Stellt sich die Frage, wie viele Persönlichkeiten bahnbrechende Errungenschaften erwirkt und neue Welten erobert haben, ohne dem Klischee des erfolgshungrigen Helden zu entsprechen.
Eine spannende, datenbasierte Analyse erfolgsrelevanter Persönlichkeitsmerkmale bietet der inzwischen wohl als Klassiker zu bezeichnende „Weg zu den Besten“ von Jim Collins. Testosterongetränkte Heldenattitüden sind unter seinen sieben Management-Prinzipien für dauerhaften Unternehmenserfolg kaum zu finden.
Begeisterung ist ein Nebeneffekt, scheint mit bloßer Kraftanstrengung nicht zu korrelieren.
Sie haben besseres verdient!
Natürlich schmeichelt es, sich selbst zur Gruppe der Überdurchschnittlichen zu zählen. Und daraus ein unverrückbares Recht abzuleiten. Wir gehören zu den Erfolgreichen. Zu den Intelligenten. Zu den Guten. Zu denen, die begeistert „ihr Ding“ durchziehen – weil wir es uns wert sind.

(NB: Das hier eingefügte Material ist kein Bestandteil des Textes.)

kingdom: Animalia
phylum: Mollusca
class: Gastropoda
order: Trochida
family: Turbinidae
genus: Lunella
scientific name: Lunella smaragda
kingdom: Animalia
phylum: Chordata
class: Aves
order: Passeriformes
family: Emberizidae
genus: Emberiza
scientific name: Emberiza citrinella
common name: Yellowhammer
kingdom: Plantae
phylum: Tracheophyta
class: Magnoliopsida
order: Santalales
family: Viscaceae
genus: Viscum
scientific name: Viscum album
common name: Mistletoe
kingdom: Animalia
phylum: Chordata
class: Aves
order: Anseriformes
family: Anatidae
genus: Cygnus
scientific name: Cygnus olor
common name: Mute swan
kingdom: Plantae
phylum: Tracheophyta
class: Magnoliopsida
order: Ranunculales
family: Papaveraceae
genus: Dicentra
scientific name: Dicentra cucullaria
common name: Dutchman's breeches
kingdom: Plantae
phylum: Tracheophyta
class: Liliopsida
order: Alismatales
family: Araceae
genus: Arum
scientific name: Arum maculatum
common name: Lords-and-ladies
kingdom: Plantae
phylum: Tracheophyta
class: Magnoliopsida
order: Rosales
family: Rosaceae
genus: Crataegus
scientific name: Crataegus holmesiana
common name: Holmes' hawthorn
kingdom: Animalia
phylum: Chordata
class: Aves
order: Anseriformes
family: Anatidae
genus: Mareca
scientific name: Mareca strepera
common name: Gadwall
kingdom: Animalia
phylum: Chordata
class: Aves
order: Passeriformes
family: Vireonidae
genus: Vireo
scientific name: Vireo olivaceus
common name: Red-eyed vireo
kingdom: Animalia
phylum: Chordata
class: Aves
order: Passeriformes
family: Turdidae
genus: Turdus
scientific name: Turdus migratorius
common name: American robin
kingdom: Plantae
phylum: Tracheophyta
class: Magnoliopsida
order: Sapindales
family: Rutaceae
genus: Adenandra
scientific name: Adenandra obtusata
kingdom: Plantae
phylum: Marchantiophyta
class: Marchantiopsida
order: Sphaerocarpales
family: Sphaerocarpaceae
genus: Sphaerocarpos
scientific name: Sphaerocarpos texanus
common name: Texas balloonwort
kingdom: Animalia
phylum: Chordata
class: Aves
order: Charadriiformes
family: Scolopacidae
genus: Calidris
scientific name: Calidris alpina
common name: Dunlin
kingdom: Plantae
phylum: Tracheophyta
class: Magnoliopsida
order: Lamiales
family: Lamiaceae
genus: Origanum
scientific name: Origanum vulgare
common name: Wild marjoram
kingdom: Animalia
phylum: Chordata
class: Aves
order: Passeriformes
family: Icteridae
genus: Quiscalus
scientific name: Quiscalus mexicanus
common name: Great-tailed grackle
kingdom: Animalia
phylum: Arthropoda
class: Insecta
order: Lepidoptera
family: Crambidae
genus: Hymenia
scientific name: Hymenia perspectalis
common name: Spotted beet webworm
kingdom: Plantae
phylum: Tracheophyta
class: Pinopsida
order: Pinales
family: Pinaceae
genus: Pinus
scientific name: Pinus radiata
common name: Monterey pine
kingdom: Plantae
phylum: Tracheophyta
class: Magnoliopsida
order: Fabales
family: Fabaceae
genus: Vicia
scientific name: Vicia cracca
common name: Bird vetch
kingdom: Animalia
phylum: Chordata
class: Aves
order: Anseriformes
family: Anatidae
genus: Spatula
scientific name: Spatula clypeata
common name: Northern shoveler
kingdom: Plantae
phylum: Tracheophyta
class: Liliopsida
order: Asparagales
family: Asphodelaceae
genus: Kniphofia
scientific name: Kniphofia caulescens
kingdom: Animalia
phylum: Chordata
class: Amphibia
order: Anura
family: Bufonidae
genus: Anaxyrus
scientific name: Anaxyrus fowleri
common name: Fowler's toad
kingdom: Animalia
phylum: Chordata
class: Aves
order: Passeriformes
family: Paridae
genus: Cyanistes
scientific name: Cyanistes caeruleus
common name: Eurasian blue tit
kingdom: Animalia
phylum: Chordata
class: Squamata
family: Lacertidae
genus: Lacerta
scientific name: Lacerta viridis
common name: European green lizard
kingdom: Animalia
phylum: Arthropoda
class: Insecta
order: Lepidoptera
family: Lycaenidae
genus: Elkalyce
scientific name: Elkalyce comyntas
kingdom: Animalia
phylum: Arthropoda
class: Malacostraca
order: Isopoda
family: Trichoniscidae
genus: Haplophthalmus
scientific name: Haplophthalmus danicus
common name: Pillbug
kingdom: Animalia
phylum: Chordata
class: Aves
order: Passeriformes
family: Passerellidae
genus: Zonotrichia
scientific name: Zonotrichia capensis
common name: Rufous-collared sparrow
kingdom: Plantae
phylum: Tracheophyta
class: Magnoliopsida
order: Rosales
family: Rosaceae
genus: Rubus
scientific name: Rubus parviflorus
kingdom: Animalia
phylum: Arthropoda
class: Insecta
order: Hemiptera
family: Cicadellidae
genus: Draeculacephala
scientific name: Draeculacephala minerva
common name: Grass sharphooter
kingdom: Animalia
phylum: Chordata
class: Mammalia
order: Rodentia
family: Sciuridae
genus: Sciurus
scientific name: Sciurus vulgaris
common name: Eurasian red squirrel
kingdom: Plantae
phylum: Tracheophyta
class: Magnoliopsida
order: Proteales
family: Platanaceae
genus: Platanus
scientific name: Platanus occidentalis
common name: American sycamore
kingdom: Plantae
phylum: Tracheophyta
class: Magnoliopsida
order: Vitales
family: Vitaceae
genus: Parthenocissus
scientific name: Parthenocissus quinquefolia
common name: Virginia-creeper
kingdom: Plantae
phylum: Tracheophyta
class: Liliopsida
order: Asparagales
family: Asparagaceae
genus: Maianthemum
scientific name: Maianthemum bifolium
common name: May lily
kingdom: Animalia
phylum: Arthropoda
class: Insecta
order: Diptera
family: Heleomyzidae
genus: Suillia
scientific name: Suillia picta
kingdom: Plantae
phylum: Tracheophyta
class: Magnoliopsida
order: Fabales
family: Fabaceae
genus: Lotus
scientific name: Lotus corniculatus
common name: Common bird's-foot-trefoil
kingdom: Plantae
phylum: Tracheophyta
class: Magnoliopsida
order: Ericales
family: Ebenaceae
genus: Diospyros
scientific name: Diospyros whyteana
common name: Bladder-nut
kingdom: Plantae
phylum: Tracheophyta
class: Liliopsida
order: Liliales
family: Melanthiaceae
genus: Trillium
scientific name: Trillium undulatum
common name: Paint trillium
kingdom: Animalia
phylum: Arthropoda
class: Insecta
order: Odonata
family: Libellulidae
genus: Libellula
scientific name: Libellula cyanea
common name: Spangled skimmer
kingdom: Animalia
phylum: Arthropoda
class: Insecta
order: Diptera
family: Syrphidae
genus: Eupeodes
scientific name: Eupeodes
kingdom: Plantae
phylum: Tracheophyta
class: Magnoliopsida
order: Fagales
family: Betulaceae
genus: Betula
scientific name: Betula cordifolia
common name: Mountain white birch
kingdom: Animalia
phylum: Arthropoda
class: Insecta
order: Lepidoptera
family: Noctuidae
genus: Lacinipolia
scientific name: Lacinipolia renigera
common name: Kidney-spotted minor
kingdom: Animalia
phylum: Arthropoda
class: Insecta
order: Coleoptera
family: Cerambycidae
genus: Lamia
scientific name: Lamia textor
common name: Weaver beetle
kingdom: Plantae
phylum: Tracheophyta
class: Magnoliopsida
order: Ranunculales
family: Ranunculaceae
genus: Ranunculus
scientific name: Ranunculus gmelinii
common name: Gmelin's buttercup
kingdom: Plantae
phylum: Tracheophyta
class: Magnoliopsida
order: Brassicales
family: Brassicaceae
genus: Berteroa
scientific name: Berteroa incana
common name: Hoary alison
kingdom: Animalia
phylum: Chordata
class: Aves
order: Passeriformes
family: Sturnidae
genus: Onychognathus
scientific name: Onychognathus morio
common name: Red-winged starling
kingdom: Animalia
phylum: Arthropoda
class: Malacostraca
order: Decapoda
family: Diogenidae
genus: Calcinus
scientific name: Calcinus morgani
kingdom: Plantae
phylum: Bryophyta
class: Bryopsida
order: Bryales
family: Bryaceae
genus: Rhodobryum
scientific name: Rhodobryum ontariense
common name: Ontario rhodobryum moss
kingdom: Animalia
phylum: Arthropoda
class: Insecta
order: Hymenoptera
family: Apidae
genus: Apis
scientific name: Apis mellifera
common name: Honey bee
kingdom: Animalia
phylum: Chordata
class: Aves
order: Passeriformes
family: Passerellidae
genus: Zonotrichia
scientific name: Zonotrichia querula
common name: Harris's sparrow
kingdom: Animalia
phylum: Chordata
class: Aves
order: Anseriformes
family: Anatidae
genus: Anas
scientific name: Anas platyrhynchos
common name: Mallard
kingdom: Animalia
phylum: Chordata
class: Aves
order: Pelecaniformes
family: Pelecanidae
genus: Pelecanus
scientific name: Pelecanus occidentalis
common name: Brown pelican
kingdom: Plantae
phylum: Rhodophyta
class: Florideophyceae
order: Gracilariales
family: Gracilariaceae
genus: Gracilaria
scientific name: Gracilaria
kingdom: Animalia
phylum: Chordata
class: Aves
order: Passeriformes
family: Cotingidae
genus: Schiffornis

Das weniger appetitliche Gesicht dieser Begeisterung erschließt sich, wenn wir uns diese Erlesenen und Erwählten von außen ansehen: Herrenrassen. Neureiche. Frischbekehrte.
Wenn wir selbstzufrieden über religiöse Fanatiker urteilen, allzu durchschaubare Netzwerke als „Packelei“ brandmarken oder die letztlich zum Scheitern verdammte Mechanik wirtschaftlicher Pyramidenspiele belächeln.
Wenn wir die Augen verdrehen ob der entrückten Sprache und Bilder von Menschen, die sich unbeholfen an ihre seelischen Gründe heranwagen.
Dabei ist unzweifelhaft festzustellen: All diese Menschen sind tatsächlich … begeistert!
Begeistert von einer Zugehörigkeit zu dieser oder jener kulturellen oder religiösen Gruppierung – ohne zu bedenken, dass das Leben in einem anderen Umfeld möglicherweise ganz andere Erfordernisse und Erkenntnisse mit sich bringt.
Begeistert von schnellen und scheinbar mühelosen Gewinnen – ohne zu bedenken, wann und wem das jeweilige Pokerspiel unweigerlich auf den Kopf fallen wird.
Begeistert von einer Zugehörigkeit zu einer alteingesessenen Bevölkerungsschicht – ohne zu bedenken, dass es wenig Mut erfordert, sich in den eigenen vier Wänden einzugraben.
Begeisterung – das kleine Quäntchen Glück
„Jede Organisation und jedes Unternehmen braucht eine Kultur, die auf den gemeinsamen Werten und einer gemeinsamen Strategie, inklusive Zielen und Visionen, basiert“ – bringt es mein Berufskollege, Business-Coach Michl Schwind auf den Punkt.
Wir Trainer und Coaches zielen in unseren Workshops und Seminaren darauf ab, Organisationen und Menschen (wieder) einen Zugang zur eigenen Begeisterungsfähigkeit zu verschaffen. Indem wir günstige Rahmenbedingungen und Räume schaffen, in denen eine persönliche und organisationale Kultur von Fruchtbarkeit und Ergebnisorientierung geschaffen wird.
Damit eine so verstandene Erfolgskultur wirksam und lebendig bleibt, bedarf es in der Folge einer unaufgeregten, aber ständigen Pflege im ganz normalen Arbeitsalltag – auch wenn dadurch aus einem Haflinger kein Rennpferd werden und der eine oder andere Wurf – frei nach Gauß – zwangsläufig sein Ziel verfehlen wird.
Aus einem kleinen Quäntchen Glück ein großes machen zu wollen und dabei mit der menschlichen Empfänglichkeit für hormonelle Höhenflüge zu zocken: Das jedoch ist ein Spiel mit dem Feuer.